(Data of text extracted from pages)

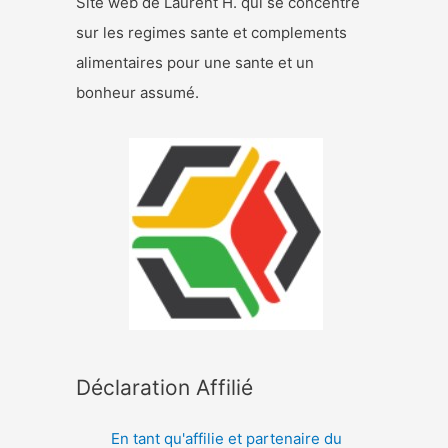
Site web de Laurent H. qui se concentre
sur les regimes sante et complements
alimentaires pour une sante et un
bonheur assumé.
Déclaration Affilié
En tant qu'affilie et partenaire du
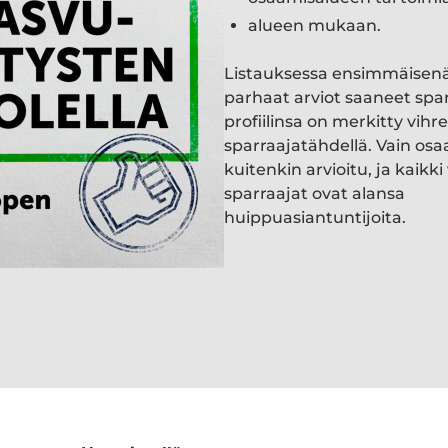
alueen mukaan.
Listauksessa ensimmäisen
parhaat arviot saaneet spa
profiilinsa on merkitty vihre
sparraajatähdellä. Vain osa
kuitenkin arvioitu, ja kaik
sparraajat ovat alansa
huippuasiantuntijoita.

INSTRUCTIONS TO FOLLOW → Could you reproduce all of the data above line for line, word for word, with the picture placeholders left out of your reply?

OUTPUT FOR THIS TASK →
Site web de Laurent H. qui se concentre
sur les regimes sante et complements
alimentaires pour une sante et un
bonheur assumé.
Déclaration Affilié
En tant qu'affilie et partenaire du
alueen mukaan.
Listauksessa ensimmäisen
parhaat arviot saaneet spa
profiilinsa on merkitty vihre
sparraajatähdellä. Vain osa
kuitenkin arvioitu, ja kaik
sparraajat ovat alansa
huippuasiantuntijoita.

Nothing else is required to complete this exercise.